Texas administrator seeks law banning late-term abortions



By Corrie MacLaggan

AUSTIN, Texas |
Tue Dec 11, 2012 6:55pm EST


AUSTIN, Texas (Reuters) – Texas Governor Rick Perry called on state lawmakers on Tuesday to pass a check banning late-term abortions, a argumentative breach that has been pushed by anti-abortion activists given 2010.

Seven states – Alabama, Idaho, Indiana, Kansas, Louisiana, Nebraska and Oklahoma – have put laws into outcome in a past several years banning late tenure abortions, formed on controversial medical investigate suggesting that a fetus feels pain starting during 20 weeks of gestation.

Another state, Georgia, has such a law scheduled to go into outcome in January, nonetheless a lawsuit over a magnitude is tentative in state court.
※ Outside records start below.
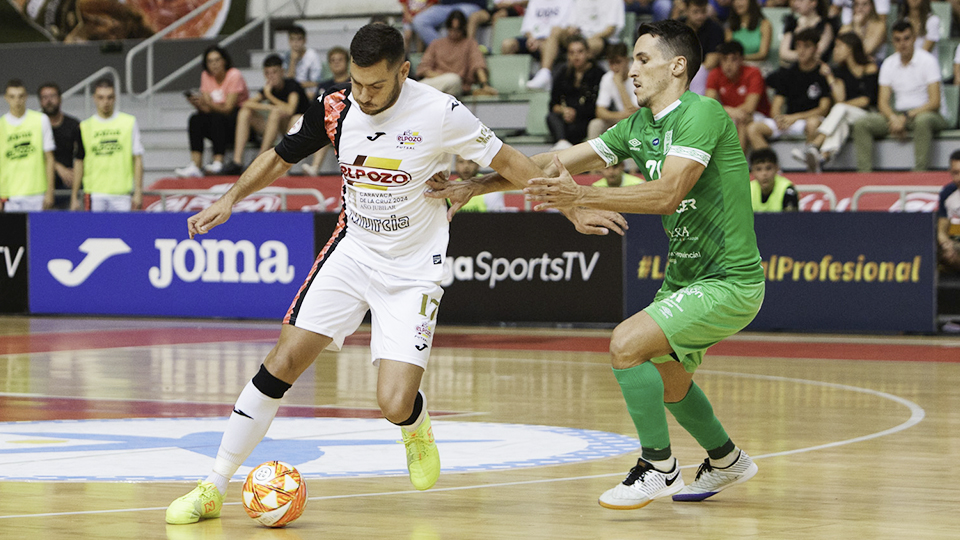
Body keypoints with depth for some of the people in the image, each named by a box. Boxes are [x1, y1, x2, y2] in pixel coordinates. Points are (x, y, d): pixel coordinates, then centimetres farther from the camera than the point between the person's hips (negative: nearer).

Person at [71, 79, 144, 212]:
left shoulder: (129, 123, 7)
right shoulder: (85, 126, 9)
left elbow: (138, 158, 5)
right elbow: (79, 162, 11)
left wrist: (138, 192, -2)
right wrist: (74, 197, 8)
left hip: (122, 195, -1)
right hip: (95, 195, 1)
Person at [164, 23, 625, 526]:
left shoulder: (440, 113, -18)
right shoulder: (336, 107, -7)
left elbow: (508, 161, -5)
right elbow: (281, 156, 11)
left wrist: (574, 211, -3)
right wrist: (230, 198, -1)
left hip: (412, 271, -3)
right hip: (352, 253, 3)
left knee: (395, 405, -15)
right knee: (283, 362, -9)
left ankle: (417, 430, 25)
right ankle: (213, 488, -1)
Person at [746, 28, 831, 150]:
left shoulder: (823, 74, -2)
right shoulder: (788, 74, 12)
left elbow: (824, 109, -7)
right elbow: (776, 105, 9)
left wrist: (795, 117, -16)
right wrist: (777, 117, -16)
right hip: (787, 120, 5)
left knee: (813, 123, -41)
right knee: (752, 128, -17)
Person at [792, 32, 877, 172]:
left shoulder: (869, 68, -1)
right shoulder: (840, 70, 14)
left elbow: (866, 99, -7)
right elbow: (839, 98, 1)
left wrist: (842, 104, -9)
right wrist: (830, 77, -4)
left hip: (867, 113, -4)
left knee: (840, 109, -33)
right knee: (840, 124, -33)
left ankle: (812, 147, -51)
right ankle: (824, 156, -62)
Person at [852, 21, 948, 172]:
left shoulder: (928, 61, -8)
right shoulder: (888, 64, 7)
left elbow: (934, 102, -14)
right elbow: (883, 102, 4)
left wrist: (906, 118, -23)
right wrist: (893, 118, -19)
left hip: (924, 113, -5)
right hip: (898, 114, 5)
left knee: (923, 120, -41)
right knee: (861, 124, -16)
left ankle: (919, 172, -42)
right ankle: (864, 172, -22)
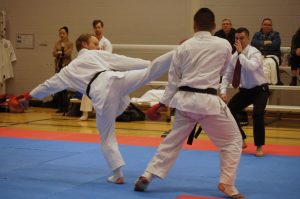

Arizona also upheld a identical law banning abortions 18 weeks after fertilization, though it has been blocked by sovereign courts.

Texas would be a largest state to pass such a measure, nonetheless Perry, a Republican, did not outline sum of what he envisioned in a bill.

“We cannot, and we will not, mount idly by while a unborn are going by a anguish of carrying their lives ended,” Perry, a unsuccessful 2012 Republican presidential candidate, pronounced in prepared remarks for a news discussion on Tuesday.

Opponents of such proposals contend they are formed on ungrounded science.

“And nonetheless we see these bills proliferating opposite a country,” pronounced Elizabeth Nash, state issues manager for a Guttmacher Institute, a investigate organisation that supports termination rights. “It looks like this emanate is one that state legislatures are going to be wrestling with for another year.”

Arkansas, Virginia, Wisconsin and South Dakota are also approaching to deliver such bills, Nash said.

The position of a American College of Obstetricians and Gynecologists is that there is “no legitimate systematic information that supports a matter that a fetus practice pain.”

The organisation records that certain mind and neurological developments, including neurotransmitted hormones, have to be in place to understand pain. Animal studies uncover these hormones are grown usually in a final third of gestation.

Some anti-abortion arguments on fetal pain are taken from investigate by Kanwaljeet J.S. Anand, a highbrow of pediatrics, anesthesiology, anatomy and neurobiology during a University of Tennessee Health Science Center.

Anand has pronounced that prenatal surgeries are customarily finished with anesthetic, and that notwithstanding ACOG’s 2005 statement, “the accord opinion seems to be in preference of a fact that fetuses do understand pain.”

In Texas, a Legislature convenes in Jan with Republican majorities in both chambers. In 2011, Perry successfully pushed a magnitude requiring women seeking an termination to initial get a sonogram.